## Records supplied:

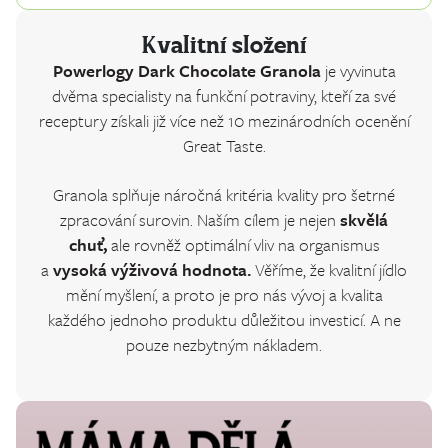
Kvalitní složení
Powerlogy Dark Chocolate Granola
je vyvinuta
dvěma specialisty na funkční potraviny, kteří za své
receptury získali již více než 10 mezinárodních ocenění
Great Taste.
Granola splňuje náročná kritéria kvality pro šetrné
zpracování surovin. Naším cílem je nejen
skvělá
chuť,
ale rovněž optimální vliv na organismus
a
vysoká výživová hodnota.
Věříme, že kvalitní jídlo
mění myšlení, a proto je pro nás vývoj a kvalita
každého jednoho produktu důležitou investicí. A ne
pouze nezbytným nákladem.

## Required work:
Reproduce every line of text in the data above verbatim, leaving out the pictures.

## Solution to this exercise:
Kvalitní složení
Powerlogy Dark Chocolate Granola
je vyvinuta
dvěma specialisty na funkční potraviny, kteří za své
receptury získali již více než 10 mezinárodních ocenění
Great Taste.
Granola splňuje náročná kritéria kvality pro šetrné
zpracování surovin. Naším cílem je nejen
skvělá
chuť,
ale rovněž optimální vliv na organismus
a
vysoká výživová hodnota.
Věříme, že kvalitní jídlo
mění myšlení, a proto je pro nás vývoj a kvalita
každého jednoho produktu důležitou investicí. A ne
pouze nezbytným nákladem.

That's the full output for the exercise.